There were more recognisable concerns to go with this, that came down to old-fashioned politics and core football integrity. The bottom clubs - at one point mockingly described as ‘Project Sabotage’ - wondered about the fairness of getting relegated in greatly changed circumstances. Some pushed for conditions that they were told were impossible, like the removal of relegation. The suspicion from others was they were trying to get the season curtailed.

This impasse was obliterated by the Football Association at the start of the meeting on 11 May. That was when it was announced, just after everyone had logged in to the videoconference, was that the season must be decided by sporting merit.

That meant either the games would be played, or a points-per-game formula would be used. Either way, three teams were going down.

The Bundesliga's example has proved to be key (PA)
The Bundesliga's example has proved to be key (PA)

Many sources say this was “massive” and is almost under-appreciated in its importance. It immediately curtailed many of the politics, rather than the season, because it was suddenly in the interests of the three bottom clubs to play no matter what.

“All of the politicking forced the FA’s hand,” one figure involved in the discussions said.

One other figure who had previously been one of the loudest voices, meanwhile, is said to have gone very quiet immediately after that.

These were the two big developments that led to this one big decision going so smoothly.

It hasn’t yet resolved everything. The issue of what stadiums are being used is next to be sorted. Nor did those two developments solve everything even before Thursday. The players, who had for a long time felt unfairly sidelined from discussions, had to be greatly reassured about their safety.

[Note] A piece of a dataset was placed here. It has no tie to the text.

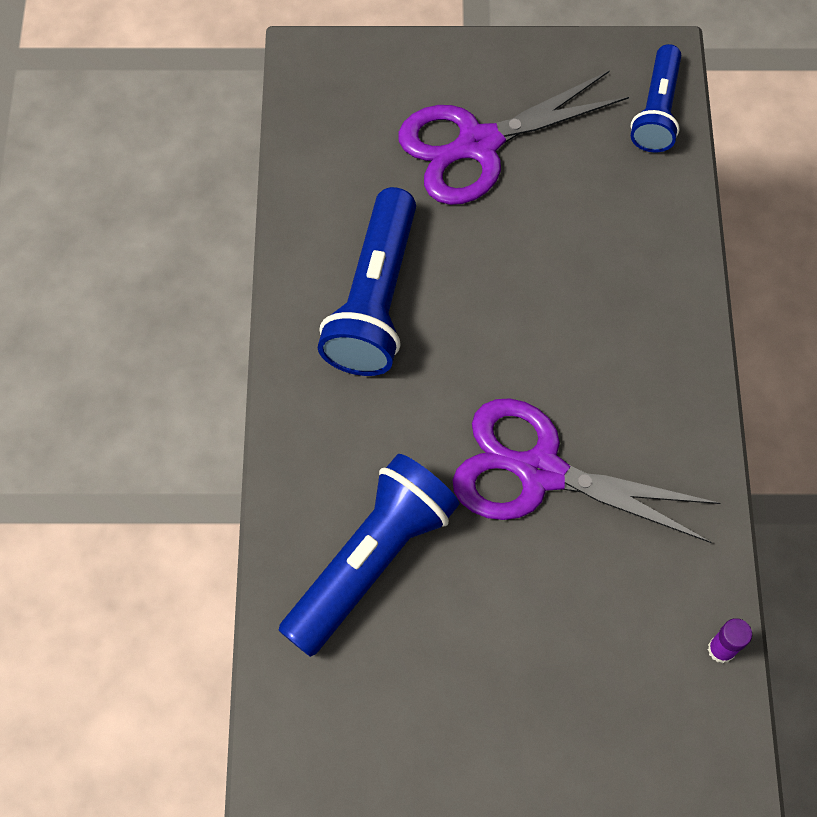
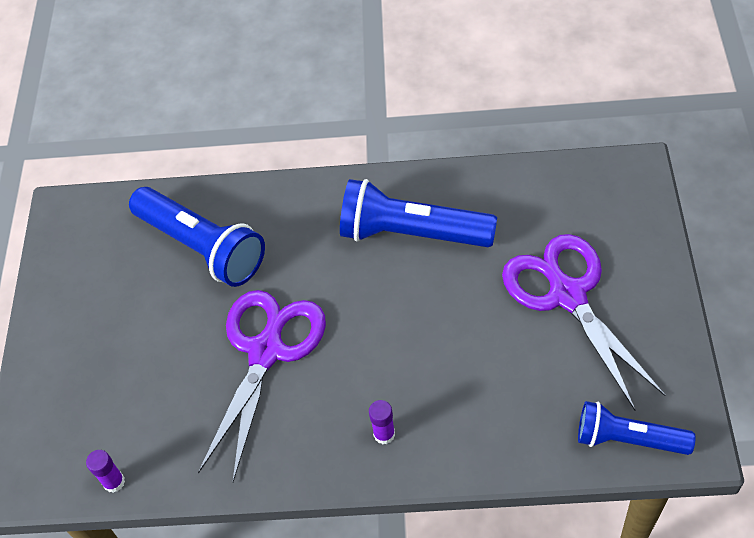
camera: 95 degrees right, 10 degrees down
none -> purple glue stick [369,400,395,445]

The Premier League is said to have been very impressive here when it finally came around to it. The extent of the research and the science successfully persuaded the captains and managers, including Deeney. Again, Germany helped.

It was also felt the presentations were transparent and honest, right down to how it was made clear that the idea is to minimise risk wherever possible - not to eliminate entirely, which is impossible.

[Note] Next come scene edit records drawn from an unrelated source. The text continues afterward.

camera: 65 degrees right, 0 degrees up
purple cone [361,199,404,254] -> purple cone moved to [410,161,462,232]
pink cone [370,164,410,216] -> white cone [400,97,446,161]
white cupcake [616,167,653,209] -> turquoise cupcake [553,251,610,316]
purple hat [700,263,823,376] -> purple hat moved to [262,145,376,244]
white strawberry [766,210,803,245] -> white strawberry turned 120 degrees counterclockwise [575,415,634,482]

That is also why there are still unknowns to this. It could yet go wrong, especially amid the wider questions over whether the UK is lifting lockdown too quickly and too early. We may well see another spike before football can even return.

Even that, however, raises an important point that has been key to this entire debate from the start.

The wider national health crisis is totally separate from the ability to run an industry - any industry - safely.

Teams are back training (Liverpool FC via Getty Images)
Teams are back training (Liverpool FC via Getty Images)

They were conflated too many times throughout this debate, even if it was understandable on an emotional level. The early Premier League videoconferences were regularly punctuated by executives fairly maintaining that it was unconscionable for football to be played while so many people were dying. It was just wrong.

And that was the right response. But it is also a necessarily finite response. Such crises, after all, start to have other destructive effects.

Football and its clubs were one of many industries under threat. And for all the understandable emotion, it pointed to a necessary reality, and essential pragmatism.

If an industry can proceed in a safe environment, to the satisfaction of the workers, then why shouldn’t it get going?

That has an importance beyond normalisation or “public morale”. It does mean jobs, and general societal welfare.

That is also what the Premier League have successfully argued. They have illustrated this is a safe environment, to the satisfaction of its workers - the players and managers.

It is set to make quite a change in another way. We could go from a total absence of football to, well, total football in another way. Those are the broadcasting plans. The hope is it feels all so natural again.